© 2001 The dbXML Group L.L.C.
This documentation is a work in progress. Links to the most current version can be found at http://www.dbxml.org/docs/
$Id: UsersGuide.xml,v 1.15 2001/09/19 04:31:30 kstaken Exp $
The dbXML Core server is a database server designed from the ground up to store XML data. The dbXML server is what is termed by the XML:DB Initiative as a Native XML Database. You could also refer to it as a seamless XML database which might be an easier to understand description.
What this means is that to the largest extent possible you work with XML tools and technologies when working with the data in the server. All data that goes into and out of the server is XML. The query language used is XPath and the programming APIs support DOM and SAX. All things that should be familiar to a developer used to using XML in their applications. When working with XML data and dbXML there is no mapping between different data models. You simply design your data as XML and store it as XML.
What this gives you can be summed up in one word, flexibility. XML provides an extremely flexible mechanism for modeling application data and in many cases will allow you to model constructs that are difficult or impossible to model in more traditional systems. By using a native XML database such as dbXML to store this data you can focus on building your applications and not worry about how the complex XML construct maps to the underlying data store.
Native XML database technology is a very new area and dbXML is very much a project still in development. The server currently supports storing well formed XML documents. This means it does not have any schema that constrains what can be placed into a document collection. This makes dbXML a semi-structured database and provides tremendous flexiblity in how you store your data but also means you give up some common database functionality such as data types.[1] In its current state dbXML is already a powerful tool for managing XML data. However, there is still much that needs to be done. Feedback and contributions are actively encouraged.
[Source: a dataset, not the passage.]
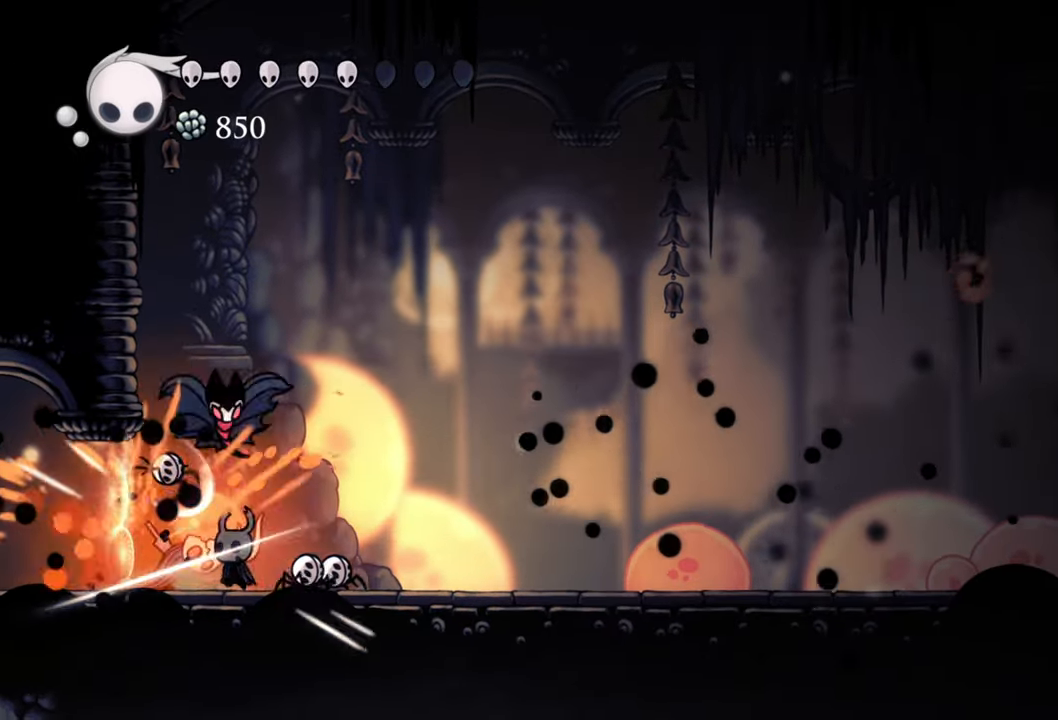
{"buttons": ["X"], "events": [[80, "X", "down"], [200, "X", "up"], [280, "X", "down"], [400, "X", "up"], [500, "X", "down"]]}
This document attempts to describe those features that are working and can be used today. You should review the README file that is part of the dbXML distribution for the most current status on the project.
NOTE: Both the dbXML server and this document are works in progress. Any comments are welcome and encouraged.
Document Collections:
XPath Query Engine:
XML Indexing
XML:DB XUpdate Implementation:
Java XML:DB API Implementation:
XMLObjects:
Command Line Management Tools:
CORBA Network API:
Modular Architecture:
The dbXML server is designed to store collections of XML documents. Collections can be arranged in a hierarchy similar to that of a typical UNIX or Windows file system.
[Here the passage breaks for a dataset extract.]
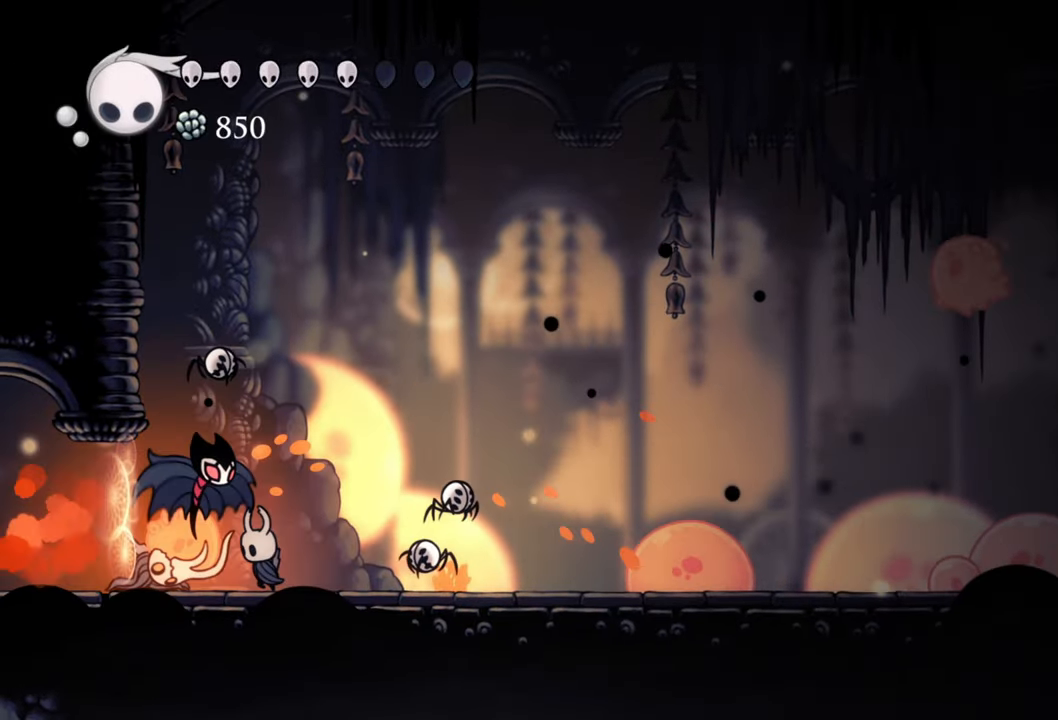
{"buttons": [], "events": [[60, "X", "up"], [160, "X", "down"], [260, "X", "up"], [340, "X", "down"], [420, "X", "up"]]}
In dbXML the data store is rooted in a database instance that can also be used as a document collection. This database instance can then contain any number of child collections. In a default install of dbXML the database instance is called 'db' and all collection paths will begin with /db. It is possible to rename the database instance if desired though it is not necessary to do so.
In dbXML collections are referenced in a similar manner to how you would work with a hierarchical file system.
If you had a collection created under 'db' called my-collection and a collection under that called my-child-collection the path used when accessing the my-child-collection collection would be
/db/my-collection/my-child-collection
Within collections there are several types of objects that can be stored. You can store XML documents, XMLObjects and other collections. Each of these objects can also be referenced via a path.
1.2. Collection Path Referencing a Document
Extending the previous example by adding a document to my-child-collection named my-document it to could be referenced via a path.
/db/my-collection/my-child-collection/my-document
There is one catch to this however. Since you can have more then one object in a collection with the same name [2] there is an order of precedence that is applied when evaluating a path. The order of precendence is collection followed by XMLObject and then document. What this means is that if you have a document and a collection with the same name you will not be able to retrieve the document. [3]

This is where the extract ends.